Another Unreleased iPhone Lost by Employee In a Bar 225
First time accepted submitter MightyMait writes "Looks like another Apple employee left an iPhone prototype in a bar. From the article: 'The errant iPhone, which went missing in San Francisco's Mission district in late July, sparked a scramble by Apple security to recover the device over the next few days, according to a source familiar with the investigation. Last year, an iPhone 4 prototype was bought by a gadget blog that paid $5,000 in cash. This year's lost phone seems to have taken a more mundane path: it was taken from a Mexican restaurant and bar and may have been sold on Craigslist for $200. Still unclear are details about the device, what version of the iOS operating system it was running, and what it looks like.' Once might be an accident, but two unreleased iPhones lost in bars starts to look like a strategy."
It's a double-reverse (Score:5, Insightful)
Once might be an accident, but two unreleased iPhones lost in bars starts to look like a strategy.
No, it actually makes it look more like an accident.
Strategy? (Score:5, Insightful)
I have friends who lose their phones in bars every month. I had no idea they were strategic geniuses, I assumed they were just clumsy and drunk. Silly me!
So what? (Score:5, Insightful)
Strategy (Score:5, Insightful)
2: Deny all access to new product for rank-and-file
3: When attention starts to wane, "accidentally" leave product somewhere it can be found and analyzed
4: Watch media hype increase
5: Release new product
6: Profit!!
Re:It's a double-reverse (Score:2, Insightful)
To quote my friend Auric Goldfinger: "Once is happenstance. Twice is coincidence.

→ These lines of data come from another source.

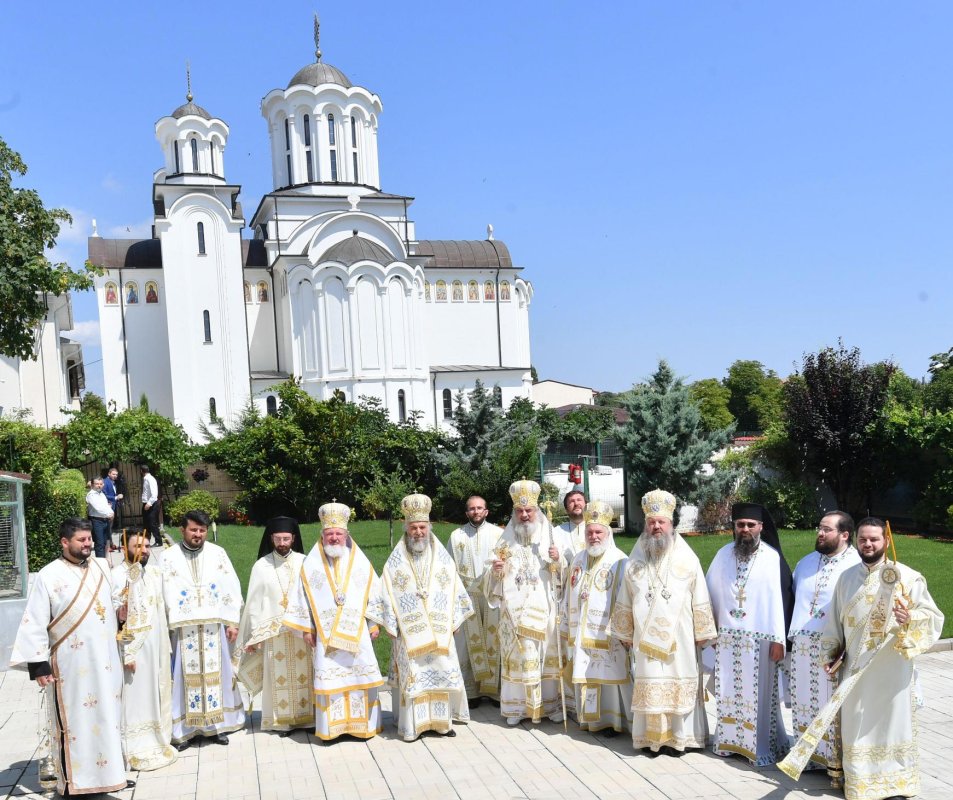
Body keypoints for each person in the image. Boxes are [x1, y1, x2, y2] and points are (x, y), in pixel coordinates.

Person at [780, 518, 944, 800]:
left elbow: (932, 617)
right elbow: (834, 621)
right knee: (857, 726)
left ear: (886, 541)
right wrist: (829, 653)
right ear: (856, 541)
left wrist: (910, 617)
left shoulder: (908, 577)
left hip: (892, 667)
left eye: (874, 539)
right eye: (863, 539)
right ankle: (860, 783)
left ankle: (895, 785)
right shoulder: (846, 578)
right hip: (856, 669)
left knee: (892, 725)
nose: (868, 544)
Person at [9, 518, 129, 796]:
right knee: (77, 723)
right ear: (65, 542)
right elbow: (35, 620)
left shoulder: (101, 566)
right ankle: (75, 785)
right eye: (82, 540)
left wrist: (120, 615)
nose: (88, 544)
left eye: (89, 539)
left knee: (107, 718)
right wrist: (39, 665)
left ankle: (109, 776)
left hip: (106, 661)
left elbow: (108, 605)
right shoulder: (48, 575)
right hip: (71, 666)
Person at [612, 489, 716, 755]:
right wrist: (624, 631)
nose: (656, 526)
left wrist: (703, 631)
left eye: (661, 522)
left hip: (680, 638)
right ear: (646, 525)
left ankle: (681, 739)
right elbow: (625, 597)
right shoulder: (635, 561)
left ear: (671, 525)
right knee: (650, 681)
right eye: (651, 522)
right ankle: (652, 740)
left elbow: (700, 594)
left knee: (678, 680)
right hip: (645, 639)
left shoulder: (687, 558)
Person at [368, 494, 474, 741]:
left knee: (440, 671)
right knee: (413, 676)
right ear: (407, 528)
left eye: (422, 527)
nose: (418, 532)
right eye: (414, 527)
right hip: (409, 633)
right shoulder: (395, 561)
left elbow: (454, 587)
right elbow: (385, 592)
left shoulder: (443, 558)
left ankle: (441, 724)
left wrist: (455, 619)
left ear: (429, 527)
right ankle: (412, 727)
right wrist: (389, 624)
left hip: (439, 629)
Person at [283, 501, 385, 741]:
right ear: (323, 535)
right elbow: (302, 598)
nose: (334, 538)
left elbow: (374, 592)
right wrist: (307, 629)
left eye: (338, 533)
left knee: (359, 677)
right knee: (331, 681)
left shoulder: (360, 561)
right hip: (326, 636)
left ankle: (361, 727)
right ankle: (333, 730)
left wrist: (373, 623)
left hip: (357, 635)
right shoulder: (311, 564)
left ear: (346, 534)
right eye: (330, 534)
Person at [705, 502, 794, 766]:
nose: (745, 529)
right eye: (740, 525)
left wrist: (779, 639)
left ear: (761, 527)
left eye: (750, 525)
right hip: (728, 640)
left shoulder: (771, 558)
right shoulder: (722, 555)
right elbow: (709, 593)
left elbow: (780, 601)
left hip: (761, 641)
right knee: (728, 691)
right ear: (734, 527)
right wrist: (710, 632)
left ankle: (760, 745)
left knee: (760, 697)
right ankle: (729, 742)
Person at [484, 479, 574, 726]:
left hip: (543, 608)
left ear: (537, 510)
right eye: (519, 511)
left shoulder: (551, 537)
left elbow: (564, 574)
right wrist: (497, 571)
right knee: (519, 657)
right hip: (513, 612)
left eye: (529, 510)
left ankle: (550, 705)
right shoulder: (504, 541)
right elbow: (492, 579)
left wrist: (558, 561)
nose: (524, 515)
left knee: (546, 655)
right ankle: (517, 709)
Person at [161, 510, 244, 749]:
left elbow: (230, 586)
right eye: (193, 530)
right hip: (182, 629)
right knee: (183, 679)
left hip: (212, 627)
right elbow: (163, 590)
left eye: (202, 530)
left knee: (217, 674)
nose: (198, 534)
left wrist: (232, 621)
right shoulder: (168, 557)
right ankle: (185, 730)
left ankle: (216, 727)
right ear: (182, 530)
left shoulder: (218, 554)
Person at [787, 511, 860, 777]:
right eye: (819, 527)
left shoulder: (856, 566)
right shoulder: (805, 563)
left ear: (844, 535)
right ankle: (806, 757)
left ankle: (834, 760)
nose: (820, 533)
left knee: (832, 704)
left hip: (835, 647)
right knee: (804, 701)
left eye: (827, 529)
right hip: (803, 646)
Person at [559, 499, 632, 735]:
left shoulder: (620, 560)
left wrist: (623, 630)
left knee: (609, 676)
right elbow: (569, 594)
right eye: (589, 532)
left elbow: (625, 600)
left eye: (598, 532)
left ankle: (613, 722)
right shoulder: (578, 559)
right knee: (587, 674)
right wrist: (565, 626)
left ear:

Three times, it's enemy action."
Comment removed (Score:5, Insightful)
Response from cops to Apple (Score:5, Insightful)
I find most interesting from this episode the following:
Apple electronically traced the phone to a two-floor, single-family home in San Francisco's Bernal Heights neighborhood, according to the source.
When San Francisco police and Apple's investigators visited the house, they spoke with a man in his twenties who acknowledged being at Cava 22 on the night the device went missing. But he denied knowing anything about the phone. The man gave police permission to search the house, and they found nothing, the source said.
When you or I go to the police and tell them our phone/computer was stolen, but we can track it via GPS from any computer and can even use the built-in camera to take pictures of the perpetrator, they tell us to take a hike and go read up on vigilante justice.
When Apple goes to the police with a missing phone, the police go with them, stick around to search a person's house, and in the last case:
Last year's prototype iPhone went missing when Robert Gray Powell, an Apple computer engineer who was 28 years old at the time, left it in a German beer garden in Redwood City, Calif.
In early August, San Mateo County prosecutors filed misdemeanor criminal charges against two men, Brian Hogan and Sage Wallower, for allegedly selling Powell's iPhone 4 prototype to Gawker Media's Gizmodo blog. An arraignment is scheduled for tomorrow.
Prosecutors obtained a warrant to search the home of Gizmodo editor Jason Chen, and indicated they might prosecute Gizmodo, but eventually decided not to file charges.